To understand meat in this way is important because of the themes that been talked about in this verse vis-à-vis slandering, libel, backbiting and the likes. Allegorically, one’s secret or own’s affair is something only one should know, what’s within one, something one has covered-up, and is now between one and Allah; the moment someone backbites one, and tells one’s affair, they are removing the patch, the cloth, the skin, the flesh, from one’s covered affair, and so backbiting is done. And when one reads and understands it this way, one is able to easily see why Allah has likened backbiting to eating one’s brother’s corpse.

The choice of the word ‘brother’ in this rhetorical-question expression is emphasized in the next verse where Allah mentions that all of mankind were created from Adam and Eve, and so we are all siblings, all of humanity. And in V10 above, He already expressly said all Muslims are brothers, siblings to themselves. And why dead? Dead, because, of course, he is not present; he could already be dead at the time one is going about gossiping about them without one knowing.

So, ‘would any of you like to eat the flesh of his dead brother?’ is a perfect expression of what really happens when one goes about telling tales that’s intended to unveil patches, covers, that one would rather not let the public or anyone else know.

If someone trusts one to tell one their secrets, or invites them to their home, or shows them something that the backbiter then thinks someone else would be eager to know, even though the backbiter knows that the victim wouldn’t want that information to be known to anyone else; then, the backbiter is doing more than biting one in the back; he is having a fill of the flesh of his dead brother.

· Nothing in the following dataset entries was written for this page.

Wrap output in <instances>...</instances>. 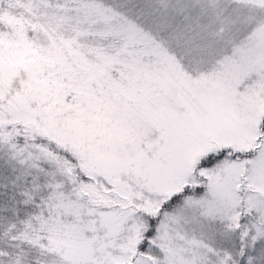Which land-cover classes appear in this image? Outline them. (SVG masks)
<instances>
[{
  "label": "snow or ice",
  "instance_id": "snow-or-ice-1",
  "mask_svg": "<svg viewBox=\"0 0 264 264\" xmlns=\"http://www.w3.org/2000/svg\"><path fill=\"white\" fill-rule=\"evenodd\" d=\"M0 264H264V0H0Z\"/></svg>",
  "mask_w": 264,
  "mask_h": 264
}]
</instances>
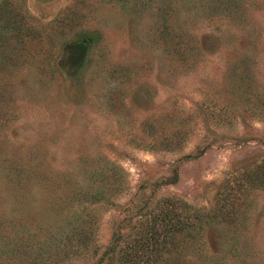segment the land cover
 <instances>
[{
	"label": "rangeland",
	"instance_id": "1",
	"mask_svg": "<svg viewBox=\"0 0 264 264\" xmlns=\"http://www.w3.org/2000/svg\"><path fill=\"white\" fill-rule=\"evenodd\" d=\"M151 232L264 264V0H0V264Z\"/></svg>",
	"mask_w": 264,
	"mask_h": 264
},
{
	"label": "trees",
	"instance_id": "2",
	"mask_svg": "<svg viewBox=\"0 0 264 264\" xmlns=\"http://www.w3.org/2000/svg\"><path fill=\"white\" fill-rule=\"evenodd\" d=\"M161 182H165V181H161ZM170 212H172V209H169L168 211L166 209L163 212V218L170 217V214H171ZM179 227H182V226H179ZM177 229H178L177 226L175 224H173L172 231L176 232ZM168 233H166V234L168 235ZM157 239L158 238L155 235V232H151L150 235H147L145 237V239H143V238L142 239L141 238L132 239V241H130V247L127 248L126 245L121 246L120 242H123L122 238H120L119 236L116 237L113 235L111 246L108 247V249L106 251H104L103 257H108V259L110 260V264H134L135 261L138 262L140 257L144 258V256H145L146 258H149V257H152L154 253L161 251L163 244L166 241L163 240L162 242H160V245H159L160 247L157 248V246L155 245V243L158 244ZM152 247H154V249H151ZM116 248H118V251L120 252V254H118V255L115 254ZM139 248H142L143 252H141L139 250ZM144 248H147V250L144 251ZM124 252H125V255H124ZM122 254H123V256H122Z\"/></svg>",
	"mask_w": 264,
	"mask_h": 264
}]
</instances>
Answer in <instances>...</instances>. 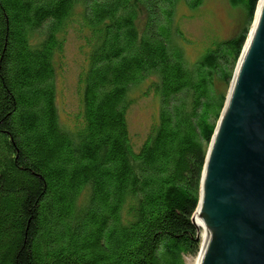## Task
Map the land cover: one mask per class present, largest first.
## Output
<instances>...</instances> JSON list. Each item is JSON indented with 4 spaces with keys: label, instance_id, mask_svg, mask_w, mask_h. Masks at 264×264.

Allah, in His Rahma ends the verse by reminding us of two of His names; tawabur raheem. He is the one and only that’s capable of accepting one’s repentance, and granting one forgiveness, and He is the Most Merciful.

So the Muslim is reminded that as soon as she or he notices that they’ve fallen into the vices highlighted in the verses above, they should not hesitate to seek forgiveness immediately, and try as much as possible not to go back to it.

To not seek forgiveness right away is to give shayton time to make one feel so guilty, that one then loses hope in the mercy of Allah, a state of mind that is antithetical to the Islamic faith; a muslim must always be certain of the mercy of Allah, and receptive and acceptive of the fact that once one truly repents for one’s sin, one’s sin has been forgiven.

It is said that Allah is pleased with the one that repents and then slips, and keeps repenting and slipping over and over because it shows that that sinner does not despair of Allah’s mercy, and he knows deep in His heart that Allah alone forgives sins, and directs His repentance to Him; and that that’s something the nonbeliever doesn’t do.

Hopelessness, really, negates a lot of Allah’s attribute, and in some places in the Quran, it was even likened to kufr. May Allah make us not despair of His mercies. Amin. May He grant us His mercies. Amin. May He make it easy for us to know sin as sin, and seek repentance right away. Amin. And may He make following His commandments easy for us. Amin.